_Your tasks_.
1 > Answer these about the Mount Agrigan article:
(a) What color were the pebbles that ground against the belly of the boat?
(b) About how long is the boat ride up to Agrigan?
(c) How far in and how far up does the trail to the peak go?
2 > Carry the Mount Agrigan article forward from the point where it stops.

Marianas Variety

Last updateTue, 22 Oct 2019 12am







    Sunday, October 20, 2019-8:26:22A.M.






Font Size


The 7th Summit

As the packed skiff lurched ahead and suddenly became weightless in the surf, my mind went blank.

The sounds of men shouting, the crash of waves, the grind of the black pebbles against the belly of our boat and the low sputter of the engine all faded away, replaced by a strange peace. We had done the thing. The giant was slain and receding in the distance, laying there in its lush, green armor. The preparations had paid off. The challenges of the past week had been met and overcome, there was nothing left to do but leave. It was a strange feeling- we had come to love the very place we came to conquer, and leaving it behind now felt a bit like that cliché scene in a movie where two enemies embrace after trying to kill each other.

View this article's accompanying photos in our gallery

One month earlier, I had received an intriguing message. Was I interested in accompanying and reporting on a group of climbers in their attempt to summit the tallest point in the CNMI, Mount Agrigan? Having longed to see the mysterious and greatly romanticized northern islands for years, the answer was an immediate YES.” As it turns out, the climbers are a loosely organized group of adventurers known as the Highpointers Club. Their fairly straightforward goal is to visit all 50 states and climb the highest point therein. Some, however, have expanded that vision to include territories, and for the CNMI that means taking the ~20 hour boat ride up to sparsely populated Agrigan and blazing a trail three miles in and 3,204' up through forest, swordgrass, wild pigs, and hordes of swarming flies to the tallest peak on the rim of a volcano. As an indication of how difficult an undertaking it is, last year they succeeded for the first time in recorded history.

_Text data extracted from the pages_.
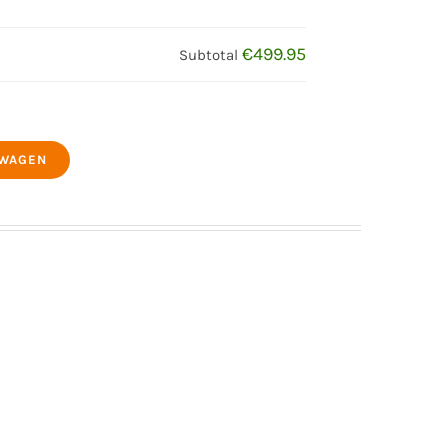
€499.95
Subtotal
LWAGEN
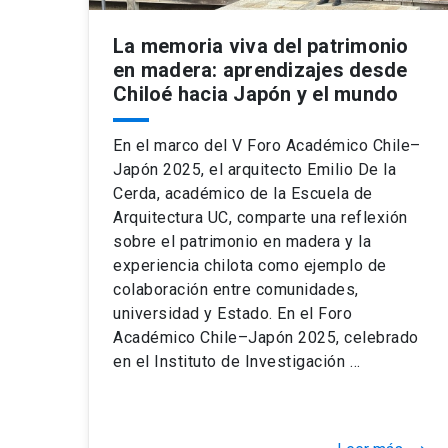
La memoria viva del patrimonio
en madera: aprendizajes desde
Chiloé hacia Japón y el mundo
En el marco del V Foro Académico Chile–
Japón 2025, el arquitecto Emilio De la
Cerda, académico de la Escuela de
Arquitectura UC, comparte una reflexión
sobre el patrimonio en madera y la
experiencia chilota como ejemplo de
colaboración entre comunidades,
universidad y Estado. En el Foro
Académico Chile–Japón 2025, celebrado
en el Instituto de Investigación …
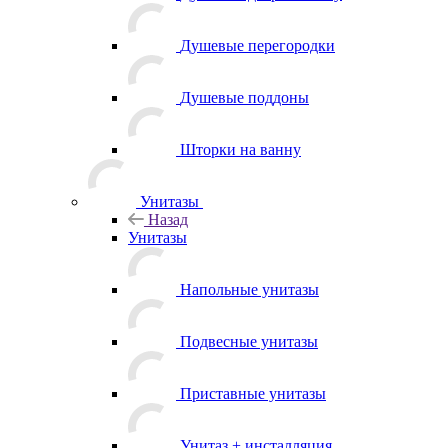
Душевые перегородки
Душевые поддоны
Шторки на ванну
Унитазы
Назад
Унитазы
Напольные унитазы
Подвесные унитазы
Приставные унитазы
Унитаз + инсталляция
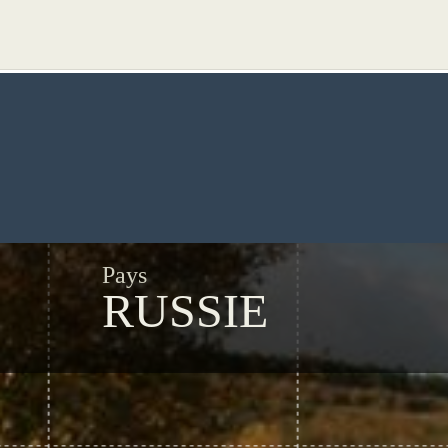
Pays
RUSSIE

_Answers_.
1 >
(a) Black.
(b) About 20 hours.
(c) Three miles in and 3,204' up.

2 >
Expedition leader Clint Kaul was on the first summit team, and proved an invaluable source of information about what would be needed as we made our way to the top. It is not merely a hike, but at times a steep and challenging climb requiring technical equipment and knowledge. Conversations with elders who lived there in the past, the Indigenous Affairs and Northern Islands Mayor’s Offices, boat operators Norman and Kelly Tenorio and longtime resident Analee Villagomez filled me in about what to expect on the island, its history, and what life would be like for our brief stay there. Supplies were purchased, bags were packed, and on the morning of Wednesday, June 12th, the Super Emerald pulled out of the harbor and turned north loaded with four climbers, four locals hired as guides/ cutters, one intrepid journalist, and almost 1,000lbs of water bottles.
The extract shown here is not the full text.